Cette perception positive est plus marquée encore chez les jeunes, les nouvelles générations se révélant beaucoup plus sensible à la question de l’équilibre entre vie personnelle et vie professionnelle que les générations antérieures. On peut penser que cette sensibilité est en rapport avec le développement d’un égal investissement professionnel dans les couples. Comme le rappelle M. Michel Lallement, les salariés des nouvelles générations et, notamment, ceux qui sont cadres, « ont de plus en plus de femmes qui travaillent, ce qui n'était pas forcément le cas de leurs aînés.
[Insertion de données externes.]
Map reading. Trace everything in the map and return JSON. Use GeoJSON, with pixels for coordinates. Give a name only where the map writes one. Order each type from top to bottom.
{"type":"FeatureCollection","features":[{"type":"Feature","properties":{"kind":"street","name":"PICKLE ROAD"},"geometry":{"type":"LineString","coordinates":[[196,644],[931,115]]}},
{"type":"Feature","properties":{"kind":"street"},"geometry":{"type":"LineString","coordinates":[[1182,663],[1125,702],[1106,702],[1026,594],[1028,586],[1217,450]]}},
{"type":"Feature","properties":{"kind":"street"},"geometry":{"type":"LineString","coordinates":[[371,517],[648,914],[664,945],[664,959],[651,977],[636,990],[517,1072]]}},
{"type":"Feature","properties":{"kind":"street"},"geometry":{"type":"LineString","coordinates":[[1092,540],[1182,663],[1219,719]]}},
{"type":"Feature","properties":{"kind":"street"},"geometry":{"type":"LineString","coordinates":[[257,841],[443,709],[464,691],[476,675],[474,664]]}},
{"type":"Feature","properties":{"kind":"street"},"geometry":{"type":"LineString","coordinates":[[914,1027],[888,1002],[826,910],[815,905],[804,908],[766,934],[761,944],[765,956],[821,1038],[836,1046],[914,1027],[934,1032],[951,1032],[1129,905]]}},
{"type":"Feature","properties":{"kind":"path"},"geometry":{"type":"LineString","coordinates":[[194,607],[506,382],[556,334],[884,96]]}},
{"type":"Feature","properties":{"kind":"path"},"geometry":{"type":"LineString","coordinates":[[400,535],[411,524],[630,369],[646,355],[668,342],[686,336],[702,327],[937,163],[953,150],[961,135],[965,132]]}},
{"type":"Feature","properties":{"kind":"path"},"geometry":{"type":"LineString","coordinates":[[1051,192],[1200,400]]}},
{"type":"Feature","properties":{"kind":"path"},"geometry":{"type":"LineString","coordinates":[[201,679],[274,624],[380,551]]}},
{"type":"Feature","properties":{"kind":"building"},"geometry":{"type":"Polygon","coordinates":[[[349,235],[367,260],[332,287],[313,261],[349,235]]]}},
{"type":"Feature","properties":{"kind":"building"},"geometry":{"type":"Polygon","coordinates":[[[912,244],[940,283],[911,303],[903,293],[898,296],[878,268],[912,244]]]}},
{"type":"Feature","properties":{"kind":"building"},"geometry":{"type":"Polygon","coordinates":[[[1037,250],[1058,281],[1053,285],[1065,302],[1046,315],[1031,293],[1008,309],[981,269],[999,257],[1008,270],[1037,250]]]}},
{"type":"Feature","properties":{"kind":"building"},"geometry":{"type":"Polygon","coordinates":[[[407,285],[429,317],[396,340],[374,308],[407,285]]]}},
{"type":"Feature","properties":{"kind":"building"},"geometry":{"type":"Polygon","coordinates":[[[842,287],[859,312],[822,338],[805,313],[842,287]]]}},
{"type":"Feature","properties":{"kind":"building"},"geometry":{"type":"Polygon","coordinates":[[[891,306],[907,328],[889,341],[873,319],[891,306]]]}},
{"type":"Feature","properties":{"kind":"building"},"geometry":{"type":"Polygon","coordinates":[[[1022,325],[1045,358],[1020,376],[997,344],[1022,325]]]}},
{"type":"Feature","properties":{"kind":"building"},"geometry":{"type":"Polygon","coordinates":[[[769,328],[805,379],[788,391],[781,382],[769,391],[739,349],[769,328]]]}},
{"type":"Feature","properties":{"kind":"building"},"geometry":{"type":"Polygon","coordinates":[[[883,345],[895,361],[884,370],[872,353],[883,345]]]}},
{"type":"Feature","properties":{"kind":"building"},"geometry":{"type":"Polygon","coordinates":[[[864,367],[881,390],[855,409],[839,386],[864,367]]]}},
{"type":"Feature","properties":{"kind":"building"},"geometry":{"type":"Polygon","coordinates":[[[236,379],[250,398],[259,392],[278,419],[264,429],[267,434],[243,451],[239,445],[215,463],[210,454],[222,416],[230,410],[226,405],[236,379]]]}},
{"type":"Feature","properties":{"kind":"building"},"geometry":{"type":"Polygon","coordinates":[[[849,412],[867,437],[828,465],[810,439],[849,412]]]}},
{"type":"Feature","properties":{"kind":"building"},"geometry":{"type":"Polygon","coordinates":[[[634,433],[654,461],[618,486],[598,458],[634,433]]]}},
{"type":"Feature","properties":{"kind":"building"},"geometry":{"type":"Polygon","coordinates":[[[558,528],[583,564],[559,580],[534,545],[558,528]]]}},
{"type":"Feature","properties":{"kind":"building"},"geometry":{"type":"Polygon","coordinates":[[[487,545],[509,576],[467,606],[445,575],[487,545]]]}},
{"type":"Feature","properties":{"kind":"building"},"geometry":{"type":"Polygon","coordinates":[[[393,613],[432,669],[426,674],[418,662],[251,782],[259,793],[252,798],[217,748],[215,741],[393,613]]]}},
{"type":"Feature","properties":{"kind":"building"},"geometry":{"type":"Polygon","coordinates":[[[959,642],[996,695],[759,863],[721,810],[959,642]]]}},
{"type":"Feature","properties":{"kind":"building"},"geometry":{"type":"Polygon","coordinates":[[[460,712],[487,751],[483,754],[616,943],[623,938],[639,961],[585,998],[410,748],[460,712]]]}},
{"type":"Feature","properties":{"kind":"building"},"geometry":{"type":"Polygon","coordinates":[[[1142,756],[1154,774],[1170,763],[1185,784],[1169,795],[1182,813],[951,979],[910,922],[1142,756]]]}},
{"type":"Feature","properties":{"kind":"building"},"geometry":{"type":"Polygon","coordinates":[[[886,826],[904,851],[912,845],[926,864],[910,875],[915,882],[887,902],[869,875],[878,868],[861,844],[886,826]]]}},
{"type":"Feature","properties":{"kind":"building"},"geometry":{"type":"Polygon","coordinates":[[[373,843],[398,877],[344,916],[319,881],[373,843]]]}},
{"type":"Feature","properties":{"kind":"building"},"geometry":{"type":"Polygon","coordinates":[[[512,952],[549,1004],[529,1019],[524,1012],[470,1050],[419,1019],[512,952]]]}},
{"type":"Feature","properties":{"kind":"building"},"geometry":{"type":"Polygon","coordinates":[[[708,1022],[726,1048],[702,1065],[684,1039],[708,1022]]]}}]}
Cette bi-activité explique le souci de prendre davantage en mains les affaires du foyer, surtout lorsque celui-ci compte un ou plusieurs enfants. La valeur sociale des enfants, le souci d'être attentif à leur éducation et d'être à leurs côtés, est une tendance lourde en faveur de l'investissement dans l'univers familial » 59. Cette évolution renforce vraisemblablement une tendance imputable au cycle de vie. Quand ils ont à définir leur rapport au travail, les jeunes de 25-34 ans ne sont que 26% à retenir la proposition « je m’implique beaucoup ou essentiellement dans ma vie professionnelle » contre 41% des actifs dans la génération des 45-59 ans 60.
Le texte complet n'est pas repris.